After the war, when they returned home from Port-Vila to their huts, the Tanna men were convinced that John Frum would soon join them, and hacked a primitive airstrip out of the jungle in the island’s north to tempt the expected American planes from the skies. Across the South Pacific, thousands of other cargo cult followers began devising similar plans—even building bamboo control towers strung with rope and bamboo aerials to guide in the planes. In 1964, one cargo cult on New Hanover Island in Papua New Guinea offered the U.S. government $1,000 for Lyndon Johnson to come and be their paramount chief. But as the years passed with empty skies and seas, almost all the cargo cults disappeared, the devotees’ hopes crushed.

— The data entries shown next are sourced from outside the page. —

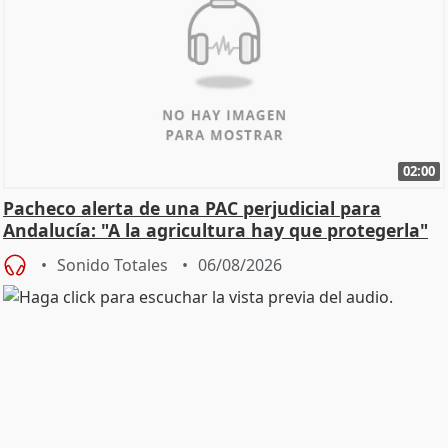
02:00
Pacheco alerta de una PAC perjudicial para
Andalucía: "A la agricultura hay que protegerla"
Sonido Totales
06/08/2026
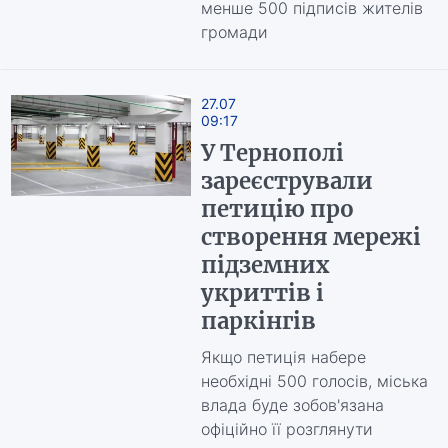
менше 500 підписів жителів
громади
27.07
09:17
У Тернополі
зареєстрували
петицію про
створення мережі
підземних
укриттів і
паркінгів
Якщо петиція набере
необхідні 500 голосів, міська
влада буде зобов'язана
офіційно її розглянути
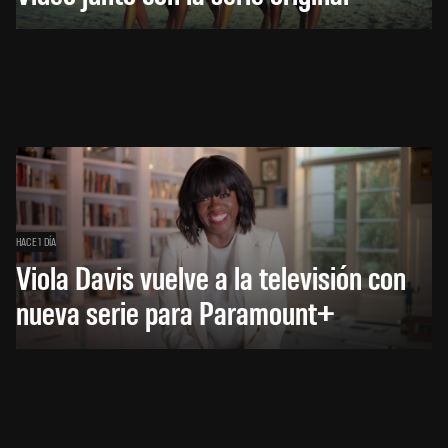
HACE 1 DÍA
Viola Davis vuelve a la televisión con
nueva serie para Paramount+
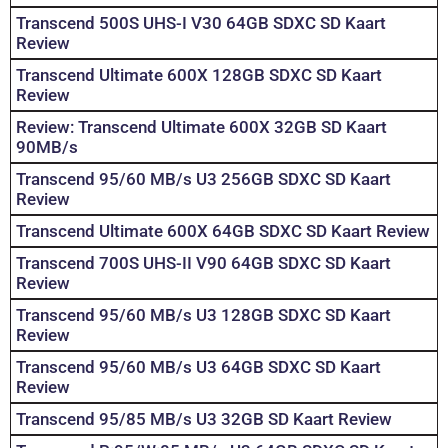
Transcend 500S UHS-I V30 64GB SDXC SD Kaart
Review
Transcend Ultimate 600X 128GB SDXC SD Kaart
Review
Review: Transcend Ultimate 600X 32GB SD Kaart
90MB/s
Transcend 95/60 MB/s U3 256GB SDXC SD Kaart
Review
Transcend Ultimate 600X 64GB SDXC SD Kaart Review
Transcend 700S UHS-II V90 64GB SDXC SD Kaart
Review
Transcend 95/60 MB/s U3 128GB SDXC SD Kaart
Review
Transcend 95/60 MB/s U3 64GB SDXC SD Kaart
Review
Transcend 95/85 MB/s U3 32GB SD Kaart Review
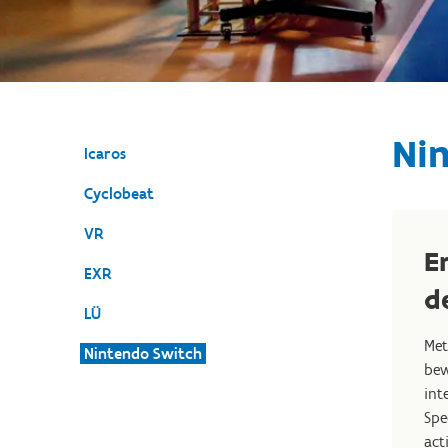
Ni
Icaros
Cyclobeat
VR
E
EXR
d
LÜ
Me
Nintendo Switch
bew
int
Spe
act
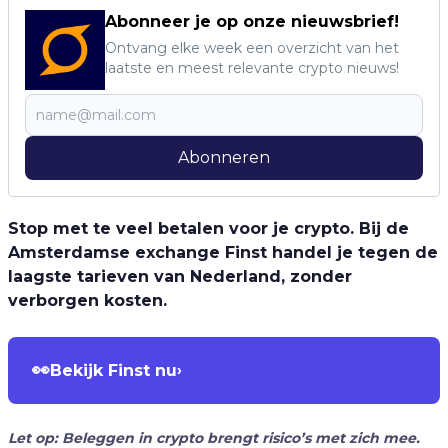
Abonneer je op onze nieuwsbrief!
Ontvang elke week een overzicht van het
laatste en meest relevante crypto nieuws!
Abonneren
Stop met te veel betalen voor je crypto. Bij de
Amsterdamse exchange Finst handel je tegen de
laagste tarieven van Nederland, zonder
verborgen kosten.
👀
Bekijk Finst nu
›
Let op: Beleggen in crypto brengt risico’s met zich mee.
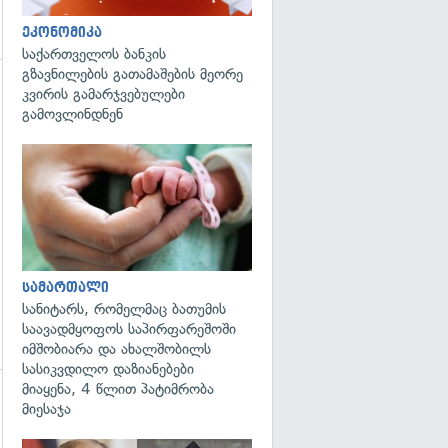
ეკონომიკა
საქართველოს ბანკის
გზავნილების გათამაშების მეორე
კვირის გამარჯვებულები
გამოვლინდნენ
გადახედვა
სამართალი
სანიტარს, რომელმაც ბათუმის
საავადმყოფოს საპირფარეშოში
იმშობიარა და ახალშობილს
სასიკვდილო დაზიანებები
მიაყენა, 4 წლით პატიმრობა
მიესაჯა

At Sulphur Bay the faithful never wavered. Each Friday afternoon, hundreds of believers stream across the ash plain below Yasur, coming to Lamaraka from villages all over Tanna. After the sun goes down and the men have drunk kava, the congregation gathers in and around an open hut on the ceremonial ground. As light from kerosene lamps flickers across their faces, they strum guitars and homemade ukuleles, singing hymns of John Frum’s prophecies and the struggles of the cult’s martyrs. Many carry the same plea: “We’re waiting in our village for you, John. When are you coming with all the cargo you promised us?”
Threaded among the singers’ perfect harmonies is a high-pitched Melanesian keening that hones each hymn with a yearning edge. I look around in vain for Chief Isaac until a senior man in the cult whispers that after drinking kava, Isaac has disappeared among the darkened trees to talk to John Frum. The weekly service doesn’t end until the sun comes back up, at seven the next morning.
That's really more than I should quote, but as always, one of Amygdala's many mottos: wot the hell.
Another reason cargo cults fascinate me is that the way disparate cultures change each other as they interact fascinates; cargo cults are simply an extremely melodramatic and utterly vivid example of that. They're one of the various closest analogues we yet have to humans meeting an alien non-human culture. On another front, often they serve as a form of political movement that there otherwise isn't local cultural space for.
Other lessons that might be learned, I leave, as I often to, in my cheating lazy way, as an exercise for you, the home viewer. This includes any 'o them there analogies one might draw.